NAVA technology is only one way ventilators are improving. Advances in the machines themselves, and the software that powers them, have allowed for more personalization. Critical care ventilators can now be fine-tuned to each patient's specific needs. David A. Kaufman, MD, Pulmonary & Critical Care Medicine at NYU School of Medicine in New York, says that advanced machines like Getinge's are able to convey much more information about the patient's condition.

"The 2020 advanced critical care ventilators give us flexibility, information, fabulous ways of measuring, on a moment-to-moment basis, very sophisticated levels of interaction between patient and ventilator," Kaufman says. "And what that really does, is help us tailor what we do to individuals in a very, very refined way. We like to be sure that we can meet each individual patient's needs as specifically as we can, and today's top-line ventilators really give us the tools to do that."

David A Kaufman

But some medical emergencies are too complicated and acute for even the most sophisticated ventilators. For those instances, another technological development has arisen to support the ventilation. This technique, called Extracorporeal Life Support (ECLS), simulates the function of lungs or a heart that has ceased working.

"Basically, we take blood out of one of the big veins in the body," Kaufman says. "We run it through a chamber where we are able to extract the carbon dioxide and put in a high concentration of oxygen. Then, that blood is injected back into another vein."

Invented in the 1960’s to facilitate cardiac surgeries with cardiopulmonary bypass, extracorporeal techniques and technologies have been refined to the point that they are used increasingly worldwide. In response, Getinge, a leading manufacturer of equipment used in extracorporeal support, has increased investment and production of components to meet demands.

ECLS is primarily a way to buy time and keep the blood oxygenated without damaging lungs in the most critical situations—like multi-organ failure—while doctors figure out how to save the patient. The technique has potential in the case of trauma, while a patient awaits organ donations, or in the treatment of acute respiratory distress, when a ventilator can cause damage.

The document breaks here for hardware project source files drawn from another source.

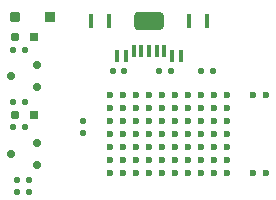
<source format=gbr>
%TF.GenerationSoftware,Altium Limited,Altium Designer,21.1.0 (24)*%
G04 Layer_Color=8421504*
%FSLAX45Y45*%
%MOMM*%
%TF.SameCoordinates,A42B3F18-A760-40AD-9EC3-E9591E309F50*%
%TF.FilePolarity,Positive*%
%TF.FileFunction,Paste,Top*%
%TF.Part,Single*%
G01*
G75*
%TA.AperFunction,BGAPad,CuDef*%
%ADD15C,0.60000*%
%TA.AperFunction,SMDPad,CuDef*%
G04:AMPARAMS|DCode=16|XSize=0.6mm|YSize=0.7mm|CornerRadius=0.15mm|HoleSize=0mm|Usage=FLASHONLY|Rotation=270.000|XOffset=0mm|YOffset=0mm|HoleType=Round|Shape=RoundedRectangle|*
%AMROUNDEDRECTD16*
21,1,0.60000,0.40000,0,0,270.0*
21,1,0.30000,0.70000,0,0,270.0*
1,1,0.30000,-0.20000,-0.15000*
1,1,0.30000,-0.20000,0.15000*
1,1,0.30000,0.20000,0.15000*
1,1,0.30000,0.20000,-0.15000*
%
%ADD16ROUNDEDRECTD16*%
G04:AMPARAMS|DCode=17|XSize=0.5mm|YSize=0.5mm|CornerRadius=0.125mm|HoleSize=0mm|Usage=FLASHONLY|Rotation=270.000|XOffset=0mm|YOffset=0mm|HoleType=Round|Shape=RoundedRectangle|*
%AMROUNDEDRECTD17*
21,1,0.50000,0.25000,0,0,270.0*
21,1,0.25000,0.50000,0,0,270.0*
1,1,0.25000,-0.12500,-0.12500*
1,1,0.25000,-0.12500,0.12500*
1,1,0.25000,0.12500,0.12500*
1,1,0.25000,0.12500,-0.12500*
%
%ADD17ROUNDEDRECTD17*%
G04:AMPARAMS|DCode=21|XSize=0.5mm|YSize=0.5mm|CornerRadius=0.125mm|HoleSize=0mm|Usage=FLASHONLY|Rotation=180.000|XOffset=0mm|YOffset=0mm|HoleType=Round|Shape=RoundedRectangle|*
%AMROUNDEDRECTD21*
21,1,0.50000,0.25000,0,0,180.0*
21,1,0.25000,0.50000,0,0,180.0*
1,1,0.25000,-0.12500,0.12500*
1,1,0.25000,0.12500,0.12500*
1,1,0.25000,0.12500,-0.12500*
1,1,0.25000,-0.12500,-0.12500*
%
%ADD21ROUNDEDRECTD21*%
%TA.AperFunction,NonConductor*%
%ADD74R,0.40000X1.30000*%
%ADD75R,0.30000X1.10000*%
%ADD76R,0.40000X1.00000*%
%TA.AperFunction,SMDPad,CuDef*%
%ADD77R,0.90000X0.90000*%
G04:AMPARAMS|DCode=78|XSize=0.9mm|YSize=0.9mm|CornerRadius=0.175mm|HoleSize=0mm|Usage=FLASHONLY|Rotation=270.000|XOffset=0mm|YOffset=0mm|HoleType=Round|Shape=RoundedRectangle|*
%AMROUNDEDRECTD78*
21,1,0.90000,0.55000,0,0,270.0*
21,1,0.55000,0.90000,0,0,270.0*
1,1,0.35000,-0.27500,-0.27500*
1,1,0.35000,-0.27500,0.27500*
1,1,0.35000,0.27500,0.27500*
1,1,0.35000,0.27500,-0.27500*
%
%ADD78ROUNDEDRECTD78*%
G04:AMPARAMS|DCode=79|XSize=0.7mm|YSize=0.7mm|CornerRadius=0.15mm|HoleSize=0mm|Usage=FLASHONLY|Rotation=270.000|XOffset=0mm|YOffset=0mm|HoleType=Round|Shape=RoundedRectangle|*
%AMROUNDEDRECTD79*
21,1,0.70000,0.40000,0,0,270.0*
21,1,0.40000,0.70000,0,0,270.0*
1,1,0.30000,-0.20000,-0.20000*
1,1,0.30000,-0.20000,0.20000*
1,1,0.30000,0.20000,0.20000*
1,1,0.30000,0.20000,-0.20000*
%
%ADD79ROUNDEDRECTD79*%
%ADD80R,0.70000X0.70000*%
G04:AMPARAMS|DCode=81|XSize=2.5mm|YSize=1.5mm|CornerRadius=0.275mm|HoleSize=0mm|Usage=FLASHONLY|Rotation=180.000|XOffset=0mm|YOffset=0mm|HoleType=Round|Shape=RoundedRectangle|*
%AMROUNDEDRECTD81*
21,1,2.50000,0.95000,0,0,180.0*
21,1,1.95000,1.50000,0,0,180.0*
1,1,0.55000,-0.97500,0.47500*
1,1,0.55000,0.97500,0.47500*
1,1,0.55000,0.97500,-0.47500*
1,1,0.55000,-0.97500,-0.47500*
%
%ADD81ROUNDEDRECTD81*%
D15*
X1540000Y570000D02*
D03*
X1650000D02*
D03*
X1760000D02*
D03*
X1870000D02*
D03*
X1980000D02*
D03*
X2090000D02*
D03*
X2200000D02*
D03*
X2310000D02*
D03*
X2420000D02*
D03*
X2530000D02*
D03*
X2750000D02*
D03*
X2860000D02*
D03*
X1540000Y680000D02*
D03*
X1650000D02*
D03*
X1760000D02*
D03*
X1870000D02*
D03*
X1980000D02*
D03*
X2090000D02*
D03*
X2200000D02*
D03*
X2310000D02*
D03*
X2420000D02*
D03*
X2530000D02*
D03*
X1540000Y790000D02*
D03*
X1650000D02*
D03*
X1760000D02*
D03*
X1870000D02*
D03*
X1980000D02*
D03*
X2090000D02*
D03*
X2200000D02*
D03*
X2310000D02*
D03*
X2420000D02*
D03*
X2530000D02*
D03*
X1540000Y900000D02*
D03*
X1650000D02*
D03*
X1760000D02*
D03*
X1870000D02*
D03*
X1980000D02*
D03*
X2090000D02*
D03*
X2200000D02*
D03*
X2310000D02*
D03*
X2420000D02*
D03*
X2530000D02*
D03*
X1540000Y1010000D02*
D03*
X1650000D02*
D03*
X1760000D02*
D03*
X1870000D02*
D03*
X1980000D02*
D03*
X2090000D02*
D03*
X2200000D02*
D03*
X2310000D02*
D03*
X2420000D02*
D03*
X2530000D02*
D03*
X1540000Y1120000D02*
D03*
X1650000D02*
D03*
X1760000D02*
D03*
X1870000D02*
D03*
X1980000D02*
D03*
X2090000D02*
D03*
X2200000D02*
D03*
X2310000D02*
D03*
X2420000D02*
D03*
X2530000D02*
D03*
X1540000Y1230000D02*
D03*
X1650000D02*
D03*
X1760000D02*
D03*
X1870000D02*
D03*
X1980000D02*
D03*
X2090000D02*
D03*
X2200000D02*
D03*
X2310000D02*
D03*
X2420000D02*
D03*
X2530000D02*
D03*
X2750000D02*
D03*
X2860000D02*
D03*
D16*
X700000Y1390000D02*
D03*
X920000Y1485000D02*
D03*
Y1295000D02*
D03*
X700000Y730000D02*
D03*
X920000Y825000D02*
D03*
Y635000D02*
D03*
D17*
X720000Y1170000D02*
D03*
X820000D02*
D03*
X820000Y1610000D02*
D03*
X720000D02*
D03*
X2410000Y1430000D02*
D03*
X2310000D02*
D03*
X1950000D02*
D03*
X2050000D02*
D03*
X850000Y510000D02*
D03*
X750000D02*
D03*
X820000Y960000D02*
D03*
X720000D02*
D03*
X1660000Y1430000D02*
D03*
X1560000D02*
D03*
X850000Y410000D02*
D03*
X750000D02*
D03*
D21*
X1310000Y1010000D02*
D03*
Y910000D02*
D03*
D74*
X2362500Y1859997D02*
D03*
X1527504D02*
D03*
X2207500D02*
D03*
X1372500D02*
D03*
D75*
X1597500Y1560000D02*
D03*
X2137500D02*
D03*
X1672503D02*
D03*
X2062497D02*
D03*
D76*
X1997500Y1600000D02*
D03*
X1932497D02*
D03*
X1867496D02*
D03*
X1802500D02*
D03*
X1737500D02*
D03*
D77*
X1030000Y1890000D02*
D03*
D78*
X730000D02*
D03*
D79*
X730000Y1720000D02*
D03*
Y1060000D02*
D03*
D80*
X890000Y1720000D02*
D03*
Y1060000D02*
D03*
D81*
X1867500Y1860000D02*
D03*
%TF.MD5,5d98550ffd3d5a5b7178558673a83eb8*%
M02*

</source>
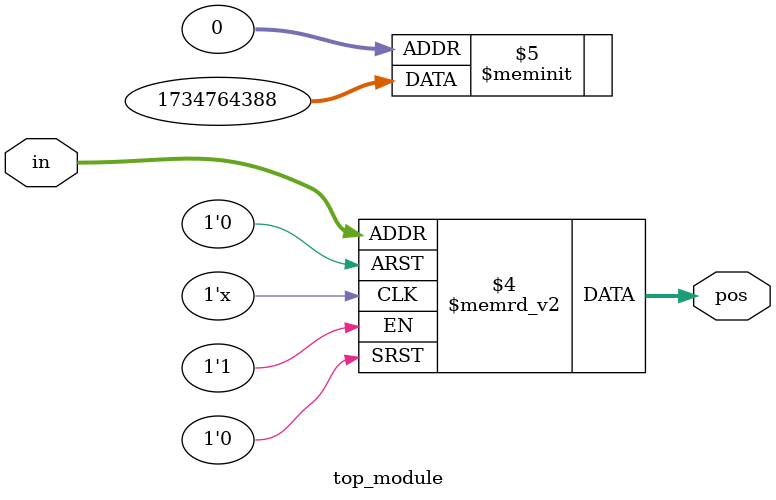
<source format=sv>
module top_module (
    input [3:0] in,
    output reg [1:0] pos
);

always @(*) begin
    case (in)
        4'b0000: pos = 2'b00;
        4'b0001: pos = 2'b01;
        4'b0010: pos = 2'b10;
        4'b0011: pos = 2'b01;
        4'b0100: pos = 2'b11;
        4'b0101: pos = 2'b01;
        4'b0110: pos = 2'b10;
        4'b0111: pos = 2'b01;
        4'b1000: pos = 2'b10;
        4'b1001: pos = 2'b01;
        4'b1010: pos = 2'b10;
        4'b1011: pos = 2'b01;
        4'b1100: pos = 2'b11;
        4'b1101: pos = 2'b01;
        4'b1110: pos = 2'b10;
        4'b1111: pos = 2'b01;
    endcase
end

endmodule

</source>
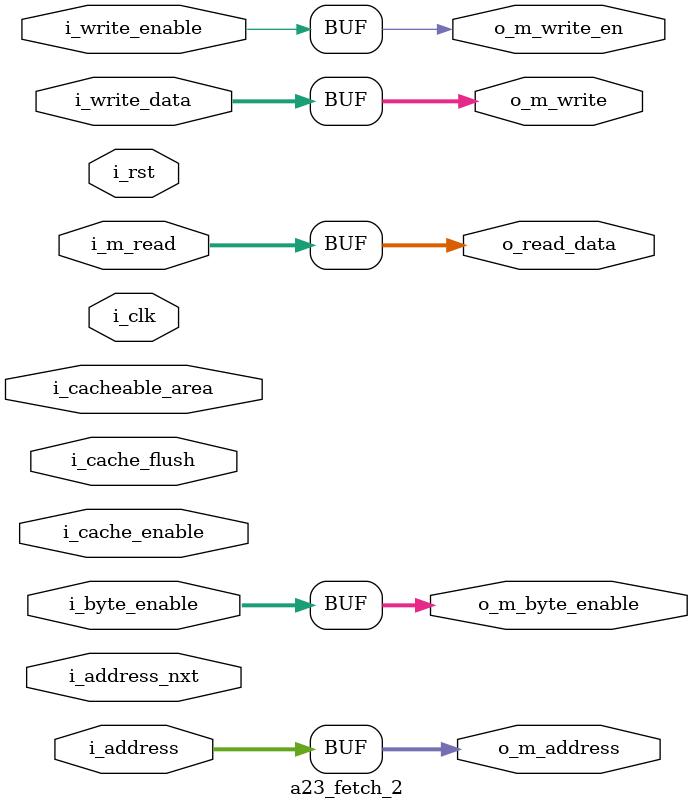
<source format=v>
module a23_fetch_2
(
input                       i_clk,
input                       i_rst,
input       [31:0]          i_address,
input       [31:0]          i_address_nxt,      
input       [31:0]          i_write_data,
input                       i_write_enable,
output       [31:0]         o_read_data,
input       [3:0]           i_byte_enable,
input                       i_cache_enable,     
input                       i_cache_flush,      
input       [31:0]          i_cacheable_area,   
output   [31:0]             o_m_address, 
output   [31:0]             o_m_write,
output                      o_m_write_en,
output   [3:0]              o_m_byte_enable,
input    [31:0]             i_m_read
);
assign o_m_address     = i_address;
assign o_m_write       = i_write_data;
assign o_m_write_en    = i_write_enable;
assign o_m_byte_enable = i_byte_enable;
assign o_read_data     = i_m_read;
endmodule
</source>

"There are times when people have such sick lungs, they're so wet, they're so heavy, they're so stiff, that the force that a mechanical ventilator needs to apply to get any gas into the lungs is very high," Kaufman says.

ECLS allows us to make sure that we're not adding to the damage that's already occurring from the patient's underlying disease.

These high-tech medical procedures are a few of the developments changing the way that doctors practice intensive care medicine. Advanced monitoring provides far more real-time information than was ever before available. The flow of information and the increased use of artificial intelligence provide contextual information. The continued enablement of machines to communicate with each other will lessen the burden on staff and increase the ability of caregivers to focus more on the patient's needs in the moment.

These exciting advances have allowed physicians like Checketts to celebrate even more success stories. Checketts decided to become a doctor at early age, when her mother routinely pointed out a man walking down the street on his way to the hospital and said, "That’s the doctor who saved your life". That experience motivates her to be a positive force in the families of the babies she treats.

Newborn baby

"When I talk to parents about the fact that I was premature, there's always a sense of surprise, I think a little bit even shock, you know. Oh, oh, and you're a doctor," Checketts says. "I think it's a nice way to say to them that prematurity shouldn't be a limit on what a child can do.”

"I mean, the advances we've made in even just the last 10, 15, 20 years mean the outcomes are much better than they used to be. Seeing me, who developed before that, as a newborn doctor, I give them a sense of hope and possibility, I think."